These weren't casual observations. NASA took them seriously enough to investigate. The leading theory involves polycyclic aromatic hydrocarbons—complex carbon molecules created by dying stars and scattered throughout space. When these compounds adhere to spacesuits and equipment, then encounter oxygen inside a spacecraft, they may undergo reactions that release volatile compounds our noses can detect.

But here's the wrinkle: nobody's quite certain. Space smell remains one of those delightful scientific mysteries where anecdotal evidence outpaces hard data.

Why Perfumers Care

The fragrance industry's interest isn't purely academic. Scent carries powerful psychological associations. If you could bottle the smell of space—or something close to it—you'd have a fragrance unlike anything in the current market. Futuristic, otherworldly, connected to humanity's grandest adventures.

Several perfumers have tried. In 2020, a chemist named Steve Pearce, who previously worked with NASA to recreate space smells for training purposes, launched a Kickstarter for "Eau de Space." The project promised a fragrance based on astronaut descriptions and chemical analysis. It raised over $300,000.

The challenge lies in translation. You're working from subjective descriptions of a smell that only a few hundred humans have ever experienced, under extraordinary circumstances, wearing bulky suits, often exhausted and disoriented. You're trying to chemically reconstruct a ghost.

What Artemis II Adds

The Artemis II mission matters because it expands the data set. Modern spacesuits use different materials than Apollo-era gear. The crew spent longer in deep space than any humans since 1972. Their olfactory reports—whatever specific details they've shared—offer contemporary comparison points.

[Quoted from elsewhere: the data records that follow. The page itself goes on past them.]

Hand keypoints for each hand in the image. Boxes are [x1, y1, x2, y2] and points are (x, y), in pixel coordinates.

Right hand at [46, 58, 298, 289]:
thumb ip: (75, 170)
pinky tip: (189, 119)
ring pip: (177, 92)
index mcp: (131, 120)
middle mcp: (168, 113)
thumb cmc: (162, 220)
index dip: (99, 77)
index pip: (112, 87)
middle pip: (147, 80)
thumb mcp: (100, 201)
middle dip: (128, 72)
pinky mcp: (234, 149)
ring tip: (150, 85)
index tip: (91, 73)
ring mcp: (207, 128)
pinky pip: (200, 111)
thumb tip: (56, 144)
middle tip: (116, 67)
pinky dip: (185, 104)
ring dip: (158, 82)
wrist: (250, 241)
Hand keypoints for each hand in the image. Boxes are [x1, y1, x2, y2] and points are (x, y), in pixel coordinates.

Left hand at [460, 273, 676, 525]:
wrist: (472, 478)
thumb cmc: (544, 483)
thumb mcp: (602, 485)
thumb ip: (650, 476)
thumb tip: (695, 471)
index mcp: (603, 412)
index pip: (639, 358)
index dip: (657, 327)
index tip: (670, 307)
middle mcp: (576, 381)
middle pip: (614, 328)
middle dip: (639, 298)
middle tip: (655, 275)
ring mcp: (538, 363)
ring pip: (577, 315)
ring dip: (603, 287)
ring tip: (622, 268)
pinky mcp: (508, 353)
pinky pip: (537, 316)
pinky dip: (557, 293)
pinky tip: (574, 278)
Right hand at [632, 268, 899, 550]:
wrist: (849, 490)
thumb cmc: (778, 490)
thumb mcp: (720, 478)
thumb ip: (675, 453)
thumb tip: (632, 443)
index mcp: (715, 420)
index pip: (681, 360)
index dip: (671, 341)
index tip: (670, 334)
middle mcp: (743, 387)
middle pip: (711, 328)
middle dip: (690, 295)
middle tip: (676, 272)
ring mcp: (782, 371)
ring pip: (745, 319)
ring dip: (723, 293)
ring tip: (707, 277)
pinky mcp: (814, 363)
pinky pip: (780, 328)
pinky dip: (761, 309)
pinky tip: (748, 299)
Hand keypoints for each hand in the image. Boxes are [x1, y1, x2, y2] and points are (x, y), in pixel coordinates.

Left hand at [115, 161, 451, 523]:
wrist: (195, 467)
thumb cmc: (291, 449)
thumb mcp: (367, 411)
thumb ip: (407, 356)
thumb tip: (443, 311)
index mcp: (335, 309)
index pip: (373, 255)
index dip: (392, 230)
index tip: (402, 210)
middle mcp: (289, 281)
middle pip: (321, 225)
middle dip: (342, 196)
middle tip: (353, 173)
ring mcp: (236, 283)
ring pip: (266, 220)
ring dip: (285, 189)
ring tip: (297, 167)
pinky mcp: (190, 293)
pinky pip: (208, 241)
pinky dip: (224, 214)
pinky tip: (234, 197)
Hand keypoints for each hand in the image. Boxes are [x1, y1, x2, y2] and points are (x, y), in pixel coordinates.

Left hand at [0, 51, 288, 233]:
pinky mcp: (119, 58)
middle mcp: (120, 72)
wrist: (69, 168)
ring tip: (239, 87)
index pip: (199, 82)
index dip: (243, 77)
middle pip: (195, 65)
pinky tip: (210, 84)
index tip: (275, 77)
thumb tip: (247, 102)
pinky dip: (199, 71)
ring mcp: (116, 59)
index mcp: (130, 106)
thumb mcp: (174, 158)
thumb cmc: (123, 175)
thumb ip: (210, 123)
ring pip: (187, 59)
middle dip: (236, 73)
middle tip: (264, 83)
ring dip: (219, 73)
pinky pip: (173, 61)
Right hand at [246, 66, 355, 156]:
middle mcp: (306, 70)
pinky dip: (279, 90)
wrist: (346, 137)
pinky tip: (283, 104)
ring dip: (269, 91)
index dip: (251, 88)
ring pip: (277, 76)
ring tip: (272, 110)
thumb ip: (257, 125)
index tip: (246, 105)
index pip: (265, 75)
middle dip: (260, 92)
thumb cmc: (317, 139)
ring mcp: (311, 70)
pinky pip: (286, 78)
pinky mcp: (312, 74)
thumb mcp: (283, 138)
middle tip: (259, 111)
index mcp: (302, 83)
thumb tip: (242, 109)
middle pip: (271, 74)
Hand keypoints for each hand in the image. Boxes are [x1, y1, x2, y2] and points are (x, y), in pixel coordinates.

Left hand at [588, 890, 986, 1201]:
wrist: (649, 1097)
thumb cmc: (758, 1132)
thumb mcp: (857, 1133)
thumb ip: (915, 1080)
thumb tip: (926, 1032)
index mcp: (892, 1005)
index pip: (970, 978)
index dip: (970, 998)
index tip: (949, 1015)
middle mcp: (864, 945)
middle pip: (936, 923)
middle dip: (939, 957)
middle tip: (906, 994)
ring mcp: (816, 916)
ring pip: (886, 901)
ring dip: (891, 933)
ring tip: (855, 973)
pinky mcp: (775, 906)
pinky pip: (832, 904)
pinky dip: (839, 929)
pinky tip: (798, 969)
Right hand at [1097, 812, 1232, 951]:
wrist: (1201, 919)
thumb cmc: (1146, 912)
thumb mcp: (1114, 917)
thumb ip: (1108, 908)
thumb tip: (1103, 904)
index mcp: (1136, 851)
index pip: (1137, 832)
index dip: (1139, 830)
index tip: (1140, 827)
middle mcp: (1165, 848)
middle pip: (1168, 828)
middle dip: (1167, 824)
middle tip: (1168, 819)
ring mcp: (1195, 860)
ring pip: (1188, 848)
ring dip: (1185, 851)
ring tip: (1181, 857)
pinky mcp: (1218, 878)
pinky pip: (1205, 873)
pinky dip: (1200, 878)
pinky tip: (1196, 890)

More importantly, they remind us that space exploration remains a fundamentally human endeavor. We don't just send instruments and cameras beyond Earth. We send bodies, with all their sensory apparatus intact. Those bodies come back changed, carrying experiences that can't be fully captured by telemetry.

The smell of space sits at this intersection of science and subjectivity. It's real enough that multiple astronauts across different missions report it. It's mysterious enough that we still can't fully explain or reproduce it.

The Broader Sensory Question

Smell represents just one piece of space's sensory puzzle. Astronauts also report that food tastes different in microgravity—blander, requiring hot sauce to compensate. They describe the peculiar silence of spacewalks, where you hear only your own breathing and the crackle of radio communications. They talk about how Earth looks from 250 miles up: fragile, borderless, breathtakingly vivid.

These accounts matter because they humanize space travel in ways that technical specifications never could. They're the details that stick with you, that make the experience feel real rather than abstract.

For perfumers, the space smell question represents a creative challenge with genuine constraints. You can't just make something up. You're accountable to actual human testimony, to chemical plausibility, to the physics of what happens when stellar dust meets oxygen.

Whether any fragrance will truly capture what those Artemis II astronauts experienced when they returned from their lunar flyby remains to be seen. But the attempt itself tells you something about our relationship with space—we don't just want to see it or study it. We want to know what it smells like. We want every sense involved.

That impulse, that hunger for complete sensory knowledge, might be the most human thing about space exploration.